Urine—or you're out: drug testing is invasive, insulting, and generally irrelevant to job performance. Why do so many companies insist on it?
Reason, Nov, 2002 by Jacob Sullum
It is clear from the concessions occasionally made by supporters of drug testing that their case remains shaky. "Only limited information is available about the actual effects of illicit drug use in the workplace," admits the Drug Free America Foundation on its Web site. "We do not have reliable data on the relative cost-effectiveness of various types of interventions within specific industries, much less across industries. Indeed, only a relatively few studies have attempted true cost/benefit evaluations of actual interventions, and these studies reflect that we are in only the very early stages of learning how to apply econometrics to these evaluations."
Lacking solid data, advocates of drug testing tend to rely on weak studies and bogus numbers. The Office of National Drug Control Policy, for example, claims a 1995 study by Houston's Drug-Free Business Initiative "demonstrated that workplace drug testing reduces injuries and worker's compensation claims." Yet the study's authors noted that the "findings concerning organizational performance indicators are based on numbers of cases too small to be statistically meaningful.
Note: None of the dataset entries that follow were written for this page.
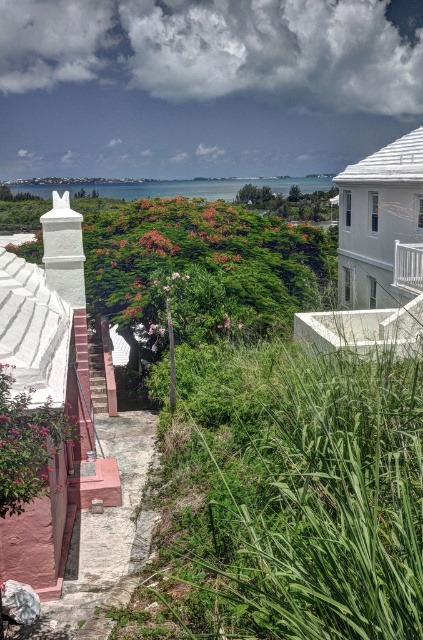
You are standing at the point with coordinates point (302,184) and want to walk to the point with coordinates point (412,273). Which direction should you move relative to your current position?

You should move forward because point (302,184) is behind point (412,273), so moving forward from your current position will take you towards the desired point.

You are standing at the bottom of the hillside and want to reach the white metal railing at upper right. If your maximum comfortable walking distance is 50 feet, can you comfortably walk to it without needing a break?

The white metal railing at upper right is 66.07 feet away from the viewer, which exceeds your maximum comfortable walking distance of 50 feet. Therefore, you may need to take a break before reaching it.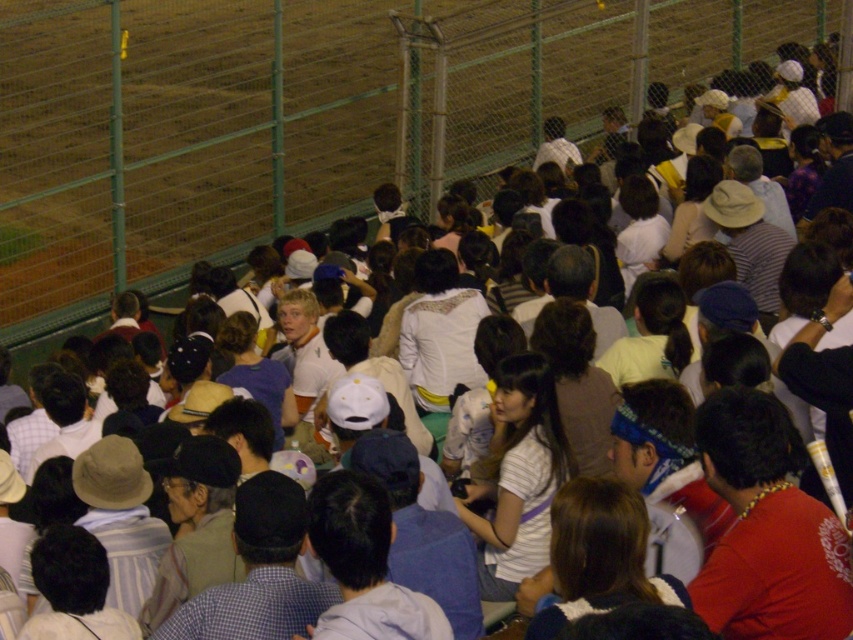
Which is more to the right, white striped shirt at center or dark blue fabric at center?

Positioned to the right is white striped shirt at center.

Who is higher up, white striped shirt at center or dark blue fabric at center?

white striped shirt at center is higher up.

Which is in front, point (550, 445) or point (318, 522)?

Point (318, 522)

Identify the location of white striped shirt at center. (519, 476).

From the picture: Can you confirm if red fabric shirt at center is positioned to the left of matte gray hat at center?

In fact, red fabric shirt at center is to the right of matte gray hat at center.

Who is more distant from viewer, (741, 499) or (299, 592)?

The point (299, 592) is more distant.

The height and width of the screenshot is (640, 853). What are the coordinates of `red fabric shirt at center` in the screenshot? It's located at (766, 531).

Is white striped shirt at center further to the viewer compared to matte gray hat at center?

Yes, white striped shirt at center is further from the viewer.

Does white striped shirt at center have a greater height compared to matte gray hat at center?

Yes.

Image resolution: width=853 pixels, height=640 pixels. What do you see at coordinates (519, 476) in the screenshot?
I see `white striped shirt at center` at bounding box center [519, 476].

While they are informative and provide basis for speculation, they are not in anyway definitive or conclusive, and should be regarded as hypotheses for future research."
Sometimes the "studies" cited by promoters of drug testing do not even exist. Quest Diagnostics, a leading drug testing company, asserts on its Web site that "substance abusers" are "3.6 times more likely to be involved in on the-job accidents" and "5 times more likely to file a worker's compensation claim." As Queens College sociologist Lynn Zimmer has shown, the original source of these numbers, sometimes identified as "the Firestone Study," was a 1972 speech to Firestone Tire executives in which an advocate of employee assistance programs compared workers with "medical-behavioral problems" to other employees. He focused on alcoholism, mentioning illegal drugs only in passing, and he cited no research to support his seemingly precise figures. Another number from the Firestone speech appears on the Web site of Roche Diagnostics, which claims "substance abusers utilize their medical benefits 300 percent more often than do their non-using co-workers."
Roche also tells employers that "the federal government estimates" that "the percentage of your workforce that has a substance abuse problem" is "about 17 percent." This claim appears to be a distortion of survey data collected by the National Institute of Mental Health (NIMH). As summarized by the American Psychiatric Association, the data indicate that "nearly 17 percent of the U.S. population 18 years old and over will fulfill criteria for alcohol or drug abuse in their lifetimes." By contrast, Roche is telling employers that 17 percent of the population meets the criteria at any given time. Furthermore, the vast majority of the drug abusers identified by the NIMH were alcoholics, so the number does not bolster the case for urinalysis aimed at catching illegal drug users.